Data visualization images →
------------------------------------
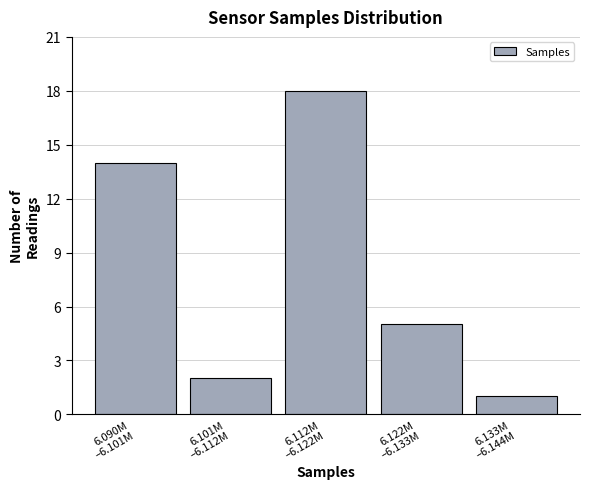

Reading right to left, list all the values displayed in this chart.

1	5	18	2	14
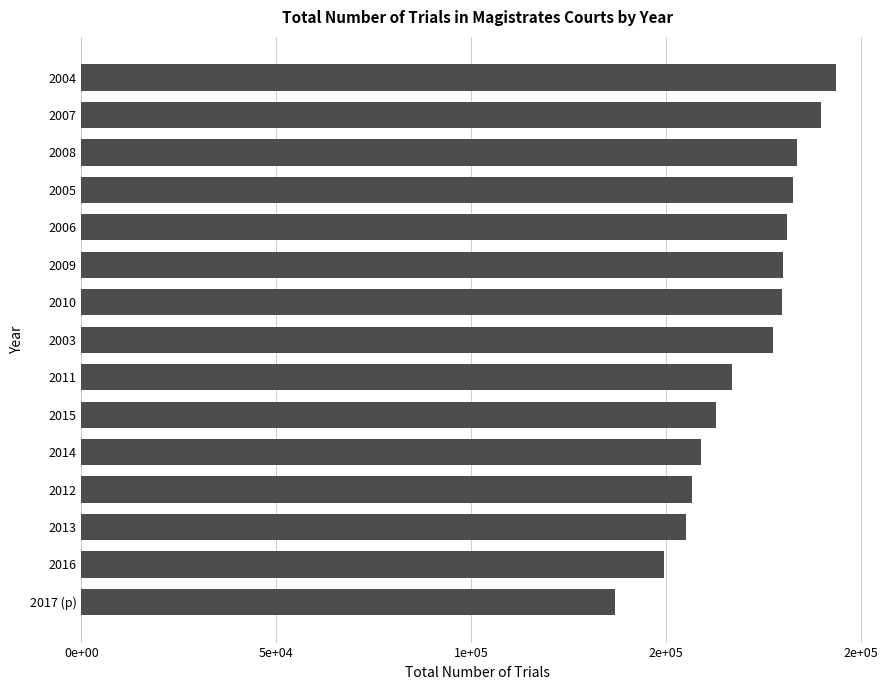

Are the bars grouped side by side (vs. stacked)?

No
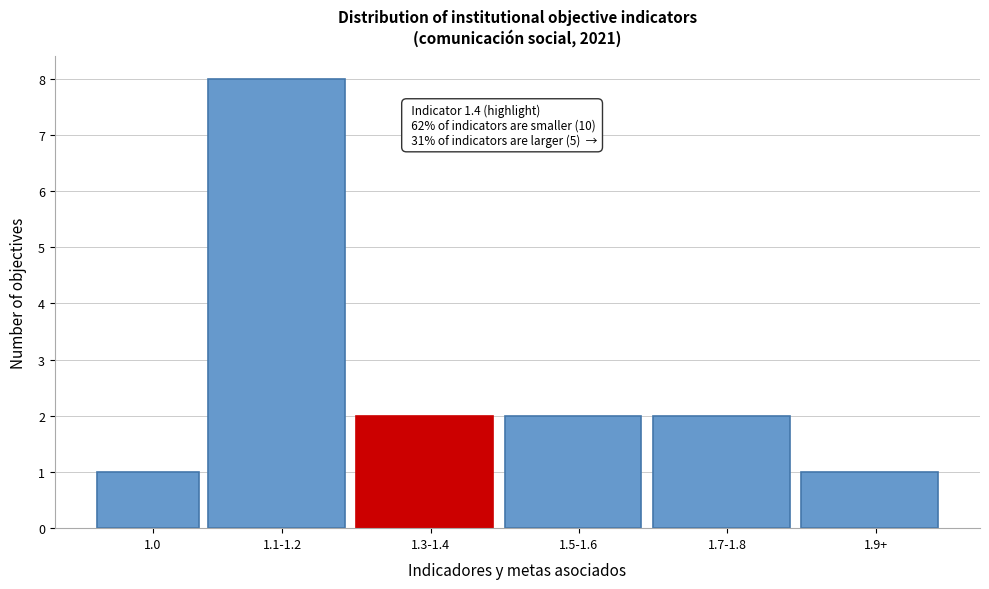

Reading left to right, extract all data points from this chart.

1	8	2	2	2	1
------------------------------------
Task to carry out → Identify every line of the records that contains the string "right", treating uppercase and lowercase letters as distinct.

Solution below →
Reading right to left, list all the values displayed in this chart.
Reading left to right, extract all data points from this chart.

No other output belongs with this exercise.